NAD Finds That Emojis Can Be Claims

Advertising Law

In a recent case, the National Advertising Division (NAD) of BBB National Programs discussed the use of emojis in advertising and whether they can constitute claims.

The case involved a short video in social media posts advertising BodyArmor sports drink, a product of BA Sports Nutrition. The video showed Baker Mayfield, the Cleveland Browns quarterback and a BodyArmor endorser, taking a blind “taste test.” Mr. Mayfield is blindfolded and is asked to identify BodyArmor flavors he has been handed. After correctly identifying the first three flavors, he is then handed what is clearly a bottle of Gatorade Orange Thirst Quencher sports drink. After taking a sip, the green “nauseated face” emoji is displayed on the screen, along with the yellow laughing “face with tears of joy” emoji. Mr. Mayfield spits the Gatorade out and says, “Yo, that is not cool. That’s awful,” while removing his blindfold and shaking his head. Mr. Mayfield’s social media accounts caption the video “I’m not sure I’ll ever forgive you for this.”

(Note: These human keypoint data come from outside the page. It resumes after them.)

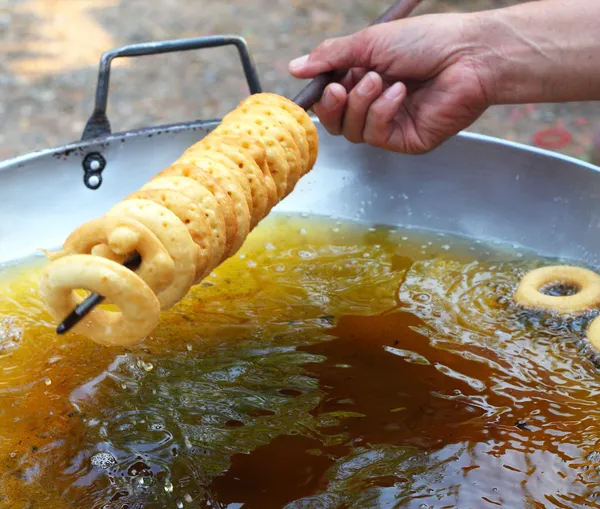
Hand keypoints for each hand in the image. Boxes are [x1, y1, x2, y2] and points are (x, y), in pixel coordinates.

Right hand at [288, 13, 491, 153]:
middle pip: (336, 123)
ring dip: (360, 104)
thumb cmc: (427, 40)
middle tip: (340, 87)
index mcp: (366, 79)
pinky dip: (382, 112)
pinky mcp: (406, 140)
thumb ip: (331, 55)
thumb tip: (294, 66)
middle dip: (333, 106)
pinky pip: (376, 136)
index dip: (321, 96)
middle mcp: (376, 105)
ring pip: (353, 131)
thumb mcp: (370, 41)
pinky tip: (400, 93)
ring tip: (380, 79)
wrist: (469, 54)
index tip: (320, 85)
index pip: (331, 99)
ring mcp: (391, 125)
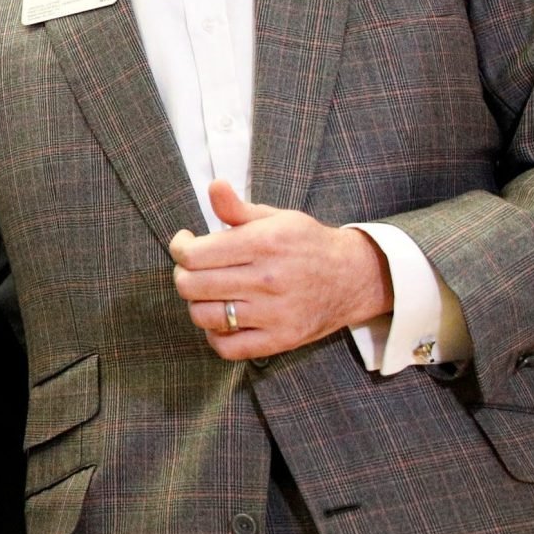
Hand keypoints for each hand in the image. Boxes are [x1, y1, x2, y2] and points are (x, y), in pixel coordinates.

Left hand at [169, 180, 392, 360]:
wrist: (355, 276)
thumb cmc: (307, 243)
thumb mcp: (277, 217)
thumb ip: (238, 208)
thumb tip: (214, 186)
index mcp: (263, 244)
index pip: (192, 254)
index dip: (178, 248)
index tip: (185, 244)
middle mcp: (267, 280)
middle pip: (191, 286)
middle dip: (183, 275)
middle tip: (193, 269)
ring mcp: (274, 313)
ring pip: (203, 316)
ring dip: (197, 304)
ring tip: (208, 293)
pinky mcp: (281, 339)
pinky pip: (227, 348)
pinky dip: (215, 335)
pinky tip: (223, 319)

Stokely-Van Camp, the maker of Gatorade, challenged the advertising as falsely disparaging. The challenge was filed under the Fast-Track SWIFT process, NAD’s expedited process for single, well-defined issues that do not require review of complex legal argument or evidence. BodyArmor argued that the claims at issue were implied claims, which are not appropriate for resolution under the SWIFT process. NAD disagreed, concluding that there was a single issue presented relating to intertwined express claims identified by Stokely. NAD stated: “The single issue is the Advertiser’s alleged disparagement of Gatorade and whether any unsupported messages about Gatorade are reasonably conveyed through express statements and images in the video.”

Upon determining that the challenge was appropriate for Fast-Track SWIFT resolution, NAD addressed the claims at issue. Stokely sought review of four express claims in the video: (1) Gatorade is “awful”; (2) having to drink Gatorade is “not cool”; (3) Gatorade is nauseating (as depicted by the nauseated emoji); and (4) people spit Gatorade out after drinking it. Stokely argued that the video falsely disparaged Gatorade. BodyArmor argued that the video is merely a “social media joke” and not truly an advertisement; the video is not making any claims concerning BodyArmor or Gatorade; Mr. Mayfield is simply stating his personal opinion; and Mr. Mayfield’s physical reactions in the video are obvious hyperbole (i.e., puffery) for which viewers do not expect substantiation.

NAD disagreed with BodyArmor’s arguments, finding that the video conveyed a negative message about Gatorade by express statements and imagery. NAD concluded that the express statements that Gatorade “is not cool” and “That’s awful” are unmistakable negative references to Gatorade. NAD determined that the video’s express message that Gatorade is undesirable is emphasized by Mr. Mayfield’s reacting physically by spitting out Gatorade and otherwise conveying his displeasure through body language.

BodyArmor argued that emojis are inherently subjective and open to different interpretations. NAD disagreed, stating that “Emojis … frequently substitute for the written word in contemporary communications and some Emojis more clearly communicate feelings or emotions than others.” A nauseated face emoji “communicates a clear message that something is gross,” especially when it is used with verbal statements expressing disgust with a competing product, as in the video.

NAD also disagreed with BodyArmor’s argument that the video is humorous and simply a “social media joke.” NAD stated that exaggerated images and humor can be used in advertising to emphasize a message, provided that the underlying message is truthful. However, humor cannot be used to express a false message.

Because BodyArmor did not have any substantiation for the messages about Gatorade, NAD recommended that it discontinue the claims made in the video that Gatorade is “awful,” having to drink Gatorade is “not cool,” Gatorade is nauseating (as depicted by the nauseated emoji), and people spit Gatorade out after drinking it.

Why It Matters

The increasing use of social media videos to market products means that there will be an increased focus on whether images in those videos convey misleading messages. Emojis and other images in videos can convey expressly false claims, as NAD found in this case. This was a case of first impression and will certainly be followed by many others raising similar issues.